■ PROVIDED TEXT ■
•••

> because they already have good fraud mitigation methods
Then why is it such a big topic, with the banks even deflecting the blame by inventing "identity theft" etc? And even if the banks are fine, the merchants are not, and a new bank should have sprung up to address that. Which leaves us with the remaining option - incumbent banks are cooperating to prevent new competition. I'm not trying to specifically convince you of this paranoia, but provide it as something that may have to be overcome by a digital payment system to be adopted.
> Chaum's design, a person who double-spends is eventually ejected from the system
I'm hazy on my ecash citations. Is "Chaum's design" the one where merchants are assigned identities, payment is offline but specific to the merchant's identity, and a double spender's identity is revealed if a coin has been spent at two different merchants? That's the system that's stuck in my head as best-in-breed if there is a bank on board.
But what I've been trying to get across here is that Bitcoin provides a property none of those other systems provided - freedom from a trusted "issuer"/bank/etc. (While those protocols don't trust the bank to preserve privacy, they do trust the bank to administer the currency by being the counterparty to the tokens.)
> People might still be able to forge transactions, due to some other property of the Bitcoin protocol that composes poorly with DSA/SHA2
Oh sorry, you caught me with my rigor-pants down. What I meant to say is that being built from those primitives, it could be proved as secure as those primitives. Unlike the Byzantine agreement component, which will always have other security tradeoffs beyond SHA2.
> What does "authoritative" actually mean in the absence of an authority? Without a good definition, it is hard to actually say what a solution would have to look like.
When we give up trusted authorities (and specific "parties" necessarily created by some trusted authority), what remains? What differentiates "the majority" ? One of the few things I see is computing power.

•••

■ LISTED ENTRIES ■
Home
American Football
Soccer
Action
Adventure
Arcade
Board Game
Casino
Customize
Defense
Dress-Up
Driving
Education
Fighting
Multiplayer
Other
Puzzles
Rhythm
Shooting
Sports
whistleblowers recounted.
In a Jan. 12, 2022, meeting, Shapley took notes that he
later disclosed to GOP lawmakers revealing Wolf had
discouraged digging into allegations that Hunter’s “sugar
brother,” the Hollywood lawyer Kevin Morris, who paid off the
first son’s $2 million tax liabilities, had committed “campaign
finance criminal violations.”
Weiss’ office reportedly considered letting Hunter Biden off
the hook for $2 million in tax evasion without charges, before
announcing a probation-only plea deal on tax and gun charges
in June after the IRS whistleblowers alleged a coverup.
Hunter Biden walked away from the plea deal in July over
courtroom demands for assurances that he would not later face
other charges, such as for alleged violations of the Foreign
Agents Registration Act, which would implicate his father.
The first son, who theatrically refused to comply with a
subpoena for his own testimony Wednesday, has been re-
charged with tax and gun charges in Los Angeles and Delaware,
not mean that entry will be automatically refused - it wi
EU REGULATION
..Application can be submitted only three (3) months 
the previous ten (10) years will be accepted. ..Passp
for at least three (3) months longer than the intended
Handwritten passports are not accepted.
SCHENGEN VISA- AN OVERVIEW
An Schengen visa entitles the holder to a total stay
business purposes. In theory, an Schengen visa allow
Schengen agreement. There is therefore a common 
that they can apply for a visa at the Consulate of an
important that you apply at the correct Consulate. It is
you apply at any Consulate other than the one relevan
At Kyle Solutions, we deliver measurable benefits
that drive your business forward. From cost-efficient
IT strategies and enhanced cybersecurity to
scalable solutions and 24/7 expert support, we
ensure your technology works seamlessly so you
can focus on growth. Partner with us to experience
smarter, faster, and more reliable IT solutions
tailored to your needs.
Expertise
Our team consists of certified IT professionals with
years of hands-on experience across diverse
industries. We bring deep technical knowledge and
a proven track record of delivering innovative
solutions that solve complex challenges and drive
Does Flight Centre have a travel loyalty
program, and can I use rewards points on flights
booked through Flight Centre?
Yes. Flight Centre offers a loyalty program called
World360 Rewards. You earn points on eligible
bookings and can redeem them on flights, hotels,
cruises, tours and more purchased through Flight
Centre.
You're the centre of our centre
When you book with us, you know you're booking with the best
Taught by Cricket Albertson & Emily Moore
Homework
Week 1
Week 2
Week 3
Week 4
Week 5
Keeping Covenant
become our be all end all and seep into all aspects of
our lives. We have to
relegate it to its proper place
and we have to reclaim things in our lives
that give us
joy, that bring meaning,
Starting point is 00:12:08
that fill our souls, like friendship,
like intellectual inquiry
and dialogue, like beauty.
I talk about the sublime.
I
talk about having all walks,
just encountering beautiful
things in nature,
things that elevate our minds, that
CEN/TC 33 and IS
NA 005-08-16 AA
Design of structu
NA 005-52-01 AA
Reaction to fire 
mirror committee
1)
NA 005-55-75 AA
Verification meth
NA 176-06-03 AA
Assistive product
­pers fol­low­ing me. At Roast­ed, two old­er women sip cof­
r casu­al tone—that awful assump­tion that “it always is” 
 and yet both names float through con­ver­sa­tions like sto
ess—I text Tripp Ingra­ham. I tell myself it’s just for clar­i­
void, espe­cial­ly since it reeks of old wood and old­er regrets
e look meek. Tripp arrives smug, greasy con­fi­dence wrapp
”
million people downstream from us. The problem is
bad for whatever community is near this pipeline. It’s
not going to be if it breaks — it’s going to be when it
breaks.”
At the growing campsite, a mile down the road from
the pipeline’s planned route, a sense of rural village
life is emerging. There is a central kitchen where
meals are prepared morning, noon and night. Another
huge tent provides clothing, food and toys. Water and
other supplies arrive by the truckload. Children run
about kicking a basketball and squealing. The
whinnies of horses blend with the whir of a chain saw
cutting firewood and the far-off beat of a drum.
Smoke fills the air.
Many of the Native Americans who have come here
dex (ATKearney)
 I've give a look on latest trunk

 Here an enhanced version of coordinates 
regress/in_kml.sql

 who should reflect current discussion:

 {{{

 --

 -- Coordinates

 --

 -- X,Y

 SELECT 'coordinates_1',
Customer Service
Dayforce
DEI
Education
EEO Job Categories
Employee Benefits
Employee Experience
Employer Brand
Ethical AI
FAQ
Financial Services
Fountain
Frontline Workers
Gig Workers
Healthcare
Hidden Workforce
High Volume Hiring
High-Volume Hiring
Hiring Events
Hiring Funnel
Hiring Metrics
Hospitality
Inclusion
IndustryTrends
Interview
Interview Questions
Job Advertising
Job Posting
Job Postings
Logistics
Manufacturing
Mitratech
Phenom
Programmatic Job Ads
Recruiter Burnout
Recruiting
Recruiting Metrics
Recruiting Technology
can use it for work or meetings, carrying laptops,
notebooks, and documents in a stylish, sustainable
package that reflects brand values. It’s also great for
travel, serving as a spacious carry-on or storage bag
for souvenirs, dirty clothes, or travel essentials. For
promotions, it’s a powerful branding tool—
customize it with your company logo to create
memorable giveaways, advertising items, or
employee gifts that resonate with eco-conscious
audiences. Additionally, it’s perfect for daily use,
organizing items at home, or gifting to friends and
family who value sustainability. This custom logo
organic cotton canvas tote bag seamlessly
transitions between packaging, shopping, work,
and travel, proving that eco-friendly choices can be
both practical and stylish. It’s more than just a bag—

•••

■ TASKS AND EXERCISES ■
A - From the Bitcoin discussion, reproduce word for word the passage that begins with the words containing "But what I've" and ends with "to the tokens.)".
B - Write the next part of the Bitcoin discussion, picking up after its final sentence.

■ ANSWERS FOR EACH ITEM ■
A -
But what I've been trying to get across here is that Bitcoin provides a property none of those other systems provided - freedom from a trusted "issuer"/bank/etc. (While those protocols don't trust the bank to preserve privacy, they do trust the bank to administer the currency by being the counterparty to the tokens.)

B -
> Sybil attacks are still possible; the only difference is that now the attacker will need more CPU power
No, Sybil attacks have been defined away, as they depend on some notion of "parties". The "honest parties" wishful-thinking has vanished, leaving only "majority of computation" as the network authority. Of course the merits of this security model are still up for debate, but it seems to mostly work.
> The fact that Tuesday's fork could happen is pretty strong evidence that Bitcoin is not really a solution to the problem
Erm, given that the fork was a rare event, it actually shows that Bitcoin is mostly solving the problem, just not perfectly.
> What exactly can be done to "mitigate" double spending in Bitcoin? There is no system for denying access to the network
Lol. "no system for" is not the same as "system prevents" (see what happened to the End to End principle). I guarantee we will eventually see exchanges exerting control over what constitutes "valid transactions" and "the network". This is Bitcoin's real weakness.
"Is "Chaum's design" the one where merchants are assigned identities, payment is offline but specific to the merchant's identity, and a double spender's identity is revealed if a coin has been spent at two different merchants?"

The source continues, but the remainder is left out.